Si en el siglo XX el presidente de la República tenía en los gobernadores una correa de su poder absoluto, en las alternancias los mandatarios estatales fungieron como elemento que complicaba la autoridad presidencial.
Aunque con Carlos Salinas de Gortari (1988-1994) el PRI comenzó a aceptar derrotas en gubernaturas, y con Ernesto Zedillo (1994-2000) se enfrentó incluso la rebelión del priista Roberto Madrazo en Tabasco, para esos presidentes los gobernadores no fueron un contrapeso real.
Cosa muy distinta ocurrió entre el año 2000 y el 2012, cuando Vicente Fox y Felipe Calderón batallaron con gobernadores priistas y perredistas. Y los estados panistas, además de tener cierta independencia del Ejecutivo federal, nunca sumaron un tercio del total.
Se dice que a Enrique Peña Nieto lo pusieron en la Presidencia los gobernadores priistas. Fue un poco más complejo que eso, mas es cierto que el mexiquense contó con el apoyo ($) de una camada de mandatarios estatales para regresar al PRI a Los Pinos.
En esos tres sexenios, los gobernadores fueron vistos a veces como virreyes – hacían y deshacían–, a veces como legítima expresión federalista (de ahí que naciera
la Conago). No pocos de ellos terminaron en la cárcel o catapultados a la política nacional.
El experimento no tuvo tiempo de madurar. Me refiero a que pasamos de un modelo de control centralista sobre los gobernadores con el priismo clásico, a un incipiente esquema donde se creyó que el reparto pluralista ayudaría a avanzar la democracia en todos los rincones.

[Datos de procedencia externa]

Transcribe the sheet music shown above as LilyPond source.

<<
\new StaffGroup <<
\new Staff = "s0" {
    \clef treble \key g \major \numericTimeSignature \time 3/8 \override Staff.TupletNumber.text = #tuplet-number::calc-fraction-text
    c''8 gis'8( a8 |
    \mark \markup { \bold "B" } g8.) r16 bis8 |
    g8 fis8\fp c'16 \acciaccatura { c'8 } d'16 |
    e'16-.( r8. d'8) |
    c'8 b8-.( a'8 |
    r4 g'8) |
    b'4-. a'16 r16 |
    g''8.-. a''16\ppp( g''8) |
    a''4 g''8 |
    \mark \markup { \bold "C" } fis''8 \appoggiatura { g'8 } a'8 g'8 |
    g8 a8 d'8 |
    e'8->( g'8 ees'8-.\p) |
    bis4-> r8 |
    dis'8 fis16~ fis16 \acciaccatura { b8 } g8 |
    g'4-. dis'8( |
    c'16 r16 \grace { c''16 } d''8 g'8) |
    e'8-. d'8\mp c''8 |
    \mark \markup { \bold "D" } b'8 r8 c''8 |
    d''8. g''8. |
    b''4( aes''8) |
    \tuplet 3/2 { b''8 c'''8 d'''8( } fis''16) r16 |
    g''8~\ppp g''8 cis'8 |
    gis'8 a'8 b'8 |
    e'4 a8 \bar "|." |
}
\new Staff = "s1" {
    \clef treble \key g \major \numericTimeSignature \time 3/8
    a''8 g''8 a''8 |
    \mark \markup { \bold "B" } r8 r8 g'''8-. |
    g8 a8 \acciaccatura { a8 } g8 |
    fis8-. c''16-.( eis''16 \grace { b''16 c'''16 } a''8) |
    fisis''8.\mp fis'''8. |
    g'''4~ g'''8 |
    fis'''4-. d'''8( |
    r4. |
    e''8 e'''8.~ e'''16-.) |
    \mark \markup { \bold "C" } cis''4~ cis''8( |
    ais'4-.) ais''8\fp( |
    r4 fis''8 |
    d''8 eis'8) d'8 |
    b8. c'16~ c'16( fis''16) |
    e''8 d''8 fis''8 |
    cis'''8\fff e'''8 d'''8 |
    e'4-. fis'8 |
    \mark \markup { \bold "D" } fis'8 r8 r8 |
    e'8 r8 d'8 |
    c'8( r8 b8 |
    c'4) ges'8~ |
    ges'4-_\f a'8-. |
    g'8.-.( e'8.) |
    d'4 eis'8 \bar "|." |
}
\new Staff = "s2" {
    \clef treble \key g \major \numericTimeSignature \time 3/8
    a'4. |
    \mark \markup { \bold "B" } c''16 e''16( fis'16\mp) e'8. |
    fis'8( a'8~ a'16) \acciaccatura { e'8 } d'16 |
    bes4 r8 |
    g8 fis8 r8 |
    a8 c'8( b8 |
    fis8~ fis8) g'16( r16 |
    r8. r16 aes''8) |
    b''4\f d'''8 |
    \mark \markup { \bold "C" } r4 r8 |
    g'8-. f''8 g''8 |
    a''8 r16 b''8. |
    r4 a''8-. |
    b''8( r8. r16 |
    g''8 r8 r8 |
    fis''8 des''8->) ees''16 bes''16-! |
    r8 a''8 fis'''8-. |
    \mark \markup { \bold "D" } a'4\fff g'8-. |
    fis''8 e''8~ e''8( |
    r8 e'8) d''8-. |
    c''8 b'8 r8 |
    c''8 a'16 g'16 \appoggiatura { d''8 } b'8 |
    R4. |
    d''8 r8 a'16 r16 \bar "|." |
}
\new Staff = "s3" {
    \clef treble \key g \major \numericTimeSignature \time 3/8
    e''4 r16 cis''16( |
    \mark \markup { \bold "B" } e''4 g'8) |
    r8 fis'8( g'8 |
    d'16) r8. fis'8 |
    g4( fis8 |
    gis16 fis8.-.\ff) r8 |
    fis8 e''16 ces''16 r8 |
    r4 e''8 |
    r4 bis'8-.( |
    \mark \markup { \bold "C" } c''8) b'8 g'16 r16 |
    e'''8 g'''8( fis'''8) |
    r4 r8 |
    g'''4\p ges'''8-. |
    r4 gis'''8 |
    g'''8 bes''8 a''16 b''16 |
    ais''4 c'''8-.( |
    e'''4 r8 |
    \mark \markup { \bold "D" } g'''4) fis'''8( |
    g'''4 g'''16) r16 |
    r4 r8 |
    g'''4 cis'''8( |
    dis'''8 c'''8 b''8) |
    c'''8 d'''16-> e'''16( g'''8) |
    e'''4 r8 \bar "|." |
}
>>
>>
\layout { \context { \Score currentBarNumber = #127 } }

Con la llegada en 2018 de Morena a la Presidencia se dio una nueva relación entre Palacio Nacional y las y los gobernadores.
La Conago perdió toda relevancia, Palacio Nacional hizo una clara, y antidemocrática, distinción entre sus gobernadores y los de otros partidos, y en un solo sexenio el partido del presidente sumó más de 20 gubernaturas. Igual que el PRI de tiempos de Zedillo.
Por si hiciera falta decirlo, a algunos gobernadores de oposición no se les volvió a recibir en Palacio (al perredista Silvano Aureoles de Michoacán, por ejemplo), con otros más hubo choques y reconciliación (Enrique Alfaro, Jalisco) y otros fueron simplemente ninguneados.
A la par de las victorias estatales de Morena revivió la costumbre priista de la cargada: vimos un sinfín de comunicados de las y los gobernadores en apoyo de cuanta cosa sucediera con el Ejecutivo; y demasiado a menudo viajaban a la capital para manifestarse a favor del líder.
Pasamos pues de la sumisión absoluta en el priismo, a un fallido intento de equilibrio político plural, y de regreso a tener mandatarias y mandatarios, que antes que velar por los intereses de sus gobernados, se afanaban en poner incienso al creador de Morena.
¿Qué va a pasar este sexenio en la relación entre la presidenta Claudia Sheinbaum y las y los gobernadores de Morena?
Sin duda la mandataria tiene hoy el respaldo de las y los gobernadores de su partido. Pero ni la legitimidad de la manera en que triunfó el 2 de junio garantiza a Sheinbaum el control de sus compañeras y compañeros con intereses en los estados.
La reforma judicial, para empezar, supondrá una nueva movilización de las huestes morenistas para hacerse del Poder Judicial (y en su momento de los respectivos poderes judiciales estatales). Las cosas como son. Y ahí las y los gobernadores podrían empoderarse de más.
Si funciona esa maquinaria, los juzgadores que lleguen no serían independientes, pero tampoco de Claudia Sheinbaum. ¿Cuánta de esa nueva fuerza de las y los gobernadores será en detrimento de la autoridad de la Presidenta?